The market for dog supplements has increased exponentially over the past several years. Pet parents want to do everything they can to ensure their pets have happy, healthy lives.
For many dogs on an AAFCO-approved diet, supplements are not necessary. However, dogs that have medical conditions or who are predisposed to developing them can benefit from supplements.
It’s always important to discuss supplement recommendations with your veterinarian prior to adding a supplement to your dog’s diet. Your vet will help you find a product that fits your dog’s health needs.
What Are Dog Supplements?
Supplements are defined as any product added to a pet’s regular diet that contains ingredients intended to improve health. The National Animal Supplement Council (NASC) is a nonprofit industry group that awards a seal to manufacturers who meet the council’s standards. The organization offers an NASC Quality System to ensure safe, effective, and high-quality products. When searching for a supplement, look for the NASC seal to ensure it has met the standard.
Scientific research has studied many common ingredients of supplements, and your veterinarian is the best resource to help sort out products that may be helpful to your dog and their health conditions. While none are magic bullets, many supplements may be helpful in slowing the progression of disease or supporting your dog’s body to prevent illness.
Why Do Veterinarians Recommend Supplements?
Supplements are often recommended by veterinarians to enhance other prescribed therapies or potentially prevent health issues, such as arthritis, from progressing. In the case of fatty acid supplements, dogs with heart disease or puppies at risk of developing heart disease may benefit from having more of these nutrients in their system.
While a well-balanced diet is the cornerstone to nutrition, supplements can help to augment the nutrients available. Some homemade diets are not reviewed or balanced by a veterinarian or nutritionist, and they often need added supplements to ensure the correct vitamin and mineral ratios are met.
Since these diets tend to be unbalanced, a veterinarian or veterinary nutritionist should ensure the dog’s diet is complete. Vets may offer supplements as a way to help support the nutrients that are missing in these diets.
How Supplements Work for Dogs
Supplements work by adding nutrients to the diet; for some dogs, having more nutrients available to them may help to reduce or prevent some illnesses. Puppies have different requirements than adult dogs due to their growing bodies, and senior dogs often have health conditions that supplements can help treat.
Common Ingredients in Dog Supplements
Glucosamine and Chondroitin
Glucosamine and chondroitin are common ingredients in many joint supplements and make up a compound typically found in cartilage. Supplements with these ingredients can help joint cartilage stay healthy or heal and support the fluid lubricating the joints. Glucosamine and chondroitin may be recommended for dogs with hip dysplasia, osteoarthritis, cartilage damage, or loose joints.

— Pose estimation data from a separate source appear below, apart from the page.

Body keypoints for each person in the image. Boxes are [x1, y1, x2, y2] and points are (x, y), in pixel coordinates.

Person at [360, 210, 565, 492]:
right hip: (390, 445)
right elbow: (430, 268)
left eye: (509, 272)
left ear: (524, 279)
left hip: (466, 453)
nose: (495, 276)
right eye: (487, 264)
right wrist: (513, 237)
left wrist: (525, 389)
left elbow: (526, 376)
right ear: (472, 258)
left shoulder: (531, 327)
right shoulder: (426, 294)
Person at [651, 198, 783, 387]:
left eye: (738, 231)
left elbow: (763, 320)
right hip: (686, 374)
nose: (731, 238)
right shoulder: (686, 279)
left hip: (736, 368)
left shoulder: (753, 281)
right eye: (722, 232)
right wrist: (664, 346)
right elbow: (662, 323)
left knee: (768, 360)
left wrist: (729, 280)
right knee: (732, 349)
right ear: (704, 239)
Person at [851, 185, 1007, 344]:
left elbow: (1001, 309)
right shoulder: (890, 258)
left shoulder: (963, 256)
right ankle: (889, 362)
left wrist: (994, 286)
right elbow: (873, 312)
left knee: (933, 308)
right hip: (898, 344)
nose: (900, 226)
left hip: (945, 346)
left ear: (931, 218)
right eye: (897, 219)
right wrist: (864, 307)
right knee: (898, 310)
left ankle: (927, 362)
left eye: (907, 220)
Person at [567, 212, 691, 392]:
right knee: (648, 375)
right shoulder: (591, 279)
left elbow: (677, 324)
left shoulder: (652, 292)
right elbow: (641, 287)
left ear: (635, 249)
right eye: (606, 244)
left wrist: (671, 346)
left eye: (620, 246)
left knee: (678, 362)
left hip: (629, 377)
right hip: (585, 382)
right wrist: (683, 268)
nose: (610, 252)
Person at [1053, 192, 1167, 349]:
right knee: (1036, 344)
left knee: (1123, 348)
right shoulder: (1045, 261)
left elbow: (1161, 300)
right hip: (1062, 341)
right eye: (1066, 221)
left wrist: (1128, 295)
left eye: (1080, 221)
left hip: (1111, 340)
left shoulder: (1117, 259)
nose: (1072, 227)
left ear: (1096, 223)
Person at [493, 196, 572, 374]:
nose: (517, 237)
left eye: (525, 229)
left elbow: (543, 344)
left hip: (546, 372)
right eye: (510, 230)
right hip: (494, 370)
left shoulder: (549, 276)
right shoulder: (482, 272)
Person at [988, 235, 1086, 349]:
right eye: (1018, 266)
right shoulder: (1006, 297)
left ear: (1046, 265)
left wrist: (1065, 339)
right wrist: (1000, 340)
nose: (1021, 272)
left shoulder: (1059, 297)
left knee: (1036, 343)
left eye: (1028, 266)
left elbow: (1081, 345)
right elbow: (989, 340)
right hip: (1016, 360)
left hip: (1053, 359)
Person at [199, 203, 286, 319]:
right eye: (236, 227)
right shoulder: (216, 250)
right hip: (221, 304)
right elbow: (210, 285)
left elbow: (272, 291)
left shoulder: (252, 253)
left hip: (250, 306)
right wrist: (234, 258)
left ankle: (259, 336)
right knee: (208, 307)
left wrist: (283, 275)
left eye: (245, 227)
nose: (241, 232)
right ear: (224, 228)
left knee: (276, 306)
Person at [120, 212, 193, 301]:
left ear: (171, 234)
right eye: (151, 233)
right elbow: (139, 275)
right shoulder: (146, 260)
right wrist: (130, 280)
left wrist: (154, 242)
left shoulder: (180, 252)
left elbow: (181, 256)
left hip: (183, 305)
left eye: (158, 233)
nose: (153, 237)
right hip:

Keep in mind that glucosamine must be used long-term to see any beneficial effects and won’t treat the pain of arthritis in dogs or joint issues in dogs. Work with your veterinarian to determine the best inclusion of both a joint supplement and pain medication, if needed, depending on your dog’s health.
Antioxidant Supplements for Dogs
Antioxidants are substances that protect cells from free radicals (molecules that circulate in the body). Antioxidants can reduce inflammation, prevent disease, and help support the body during natural aging.
Fish Oil Supplements for Dogs
Fish oils are omega 3 fatty acids, antioxidants that can improve coat and skin health, support the muscles of the heart, and help with brain development.
Probiotic Supplements for Dogs
Probiotics are microorganisms that are beneficial to a body’s normal health processes. Probiotics help rebalance the flora in the gastrointestinal tract to help heal after illness or to maintain good flora levels in pets predisposed to disease causing chronic diarrhea or inability to absorb nutrients. Many times, probiotics are used during or after antibiotic therapy to replace some of the “good” organisms that can be collateral damage with antibiotic use.
Liver Supplements for Dogs
S-adenosylmethionine (SAM-e) is a common liver support supplement that mimics glutathione, a compound made by the body that is used to detoxify and protect the liver. Liver supplements are often recommended for toxin ingestion, gallbladder disease, or hepatitis.
Talk to Your Veterinarian About Supplements
Always talk with your veterinarian before giving your dog any supplement. Never give human supplements to your pet without checking with a veterinarian, as the dosage ranges can be different and could lead to a toxic reaction in your dog. Calcium, vitamin D, and iron can all build up to unsafe levels in your dog’s body if supplements are given at incorrect doses. Many human products also contain xylitol, which is a sweetener toxic to dogs.
Supplements are also not a substitute for your pet’s prescription medication—never stop giving a prescribed drug without your vet’s approval. Your vet is the best source for information and recommendations when it comes to finding the best supplement for your dog’s needs.